Tuning the adsorption potential. Separation of aromatic hydrocarbons by cobalt and zinc zeolitic imidazolate frameworks

Abstract

The formation of solid solutions (alloys) is a well-established route for tuning the functional properties in materials science, e.g. steels, semiconductors, ceramics. As will be discussed below in this contribution, it appears as a convenient way to control the pore windows accessibility and surface properties. This study illustrates the tuning of the adsorption potential for aromatic hydrocarbons through the formation of solid solutions of Co(II) and Zn(II) imidazolates. The best separation capability and the highest adsorption heats were observed for the mixed compositions (alloys).
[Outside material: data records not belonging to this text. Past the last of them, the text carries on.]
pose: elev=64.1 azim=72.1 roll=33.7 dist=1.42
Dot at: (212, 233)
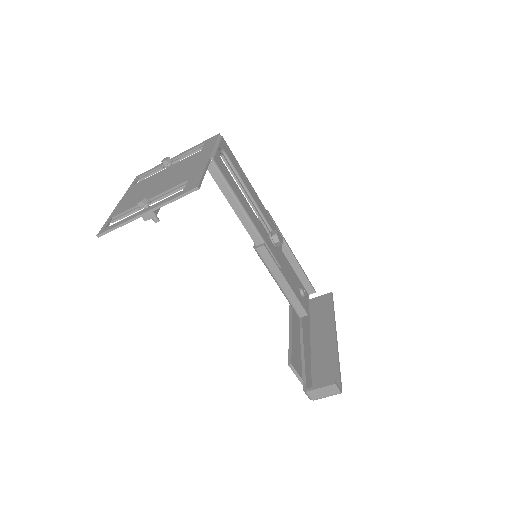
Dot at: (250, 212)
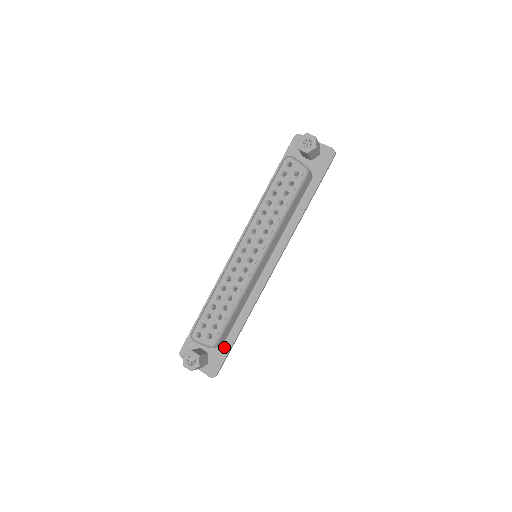
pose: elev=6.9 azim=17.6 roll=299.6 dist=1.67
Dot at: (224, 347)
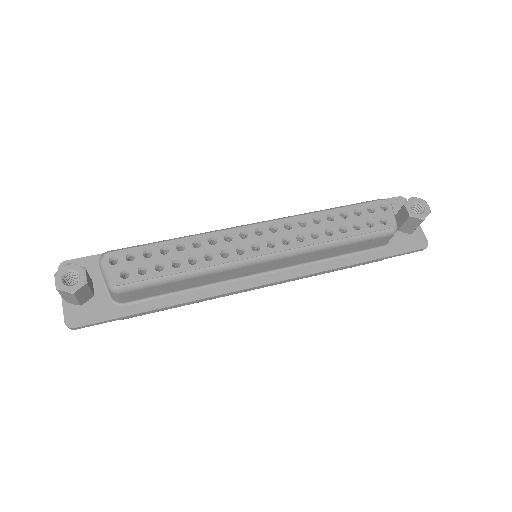
Dot at: (121, 307)
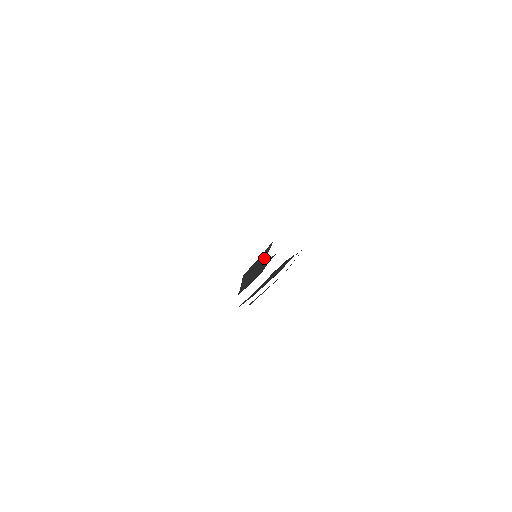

The random substitution of Zn by Co atoms in the network of zinc methyl-imidazolate, and vice versa, create anisotropies in the metal coordination environment, which are responsible for the appearance of local electron field gradients. This is equivalent to an increase for the adsorption potential able to interact with molecules (adsorbates) with dipole and/or quadrupole moments. Such hypothesis was corroborated for the separation of benzene, toluene and p-xylene, three molecules with quadrupole moments. The highest adsorption heat values for these adsorbates correspond to the solid solution containing Zn and Co. The materials under study were characterized from chemical analysis, X-ray diffraction data, thermal analysis, and specific surface measurements.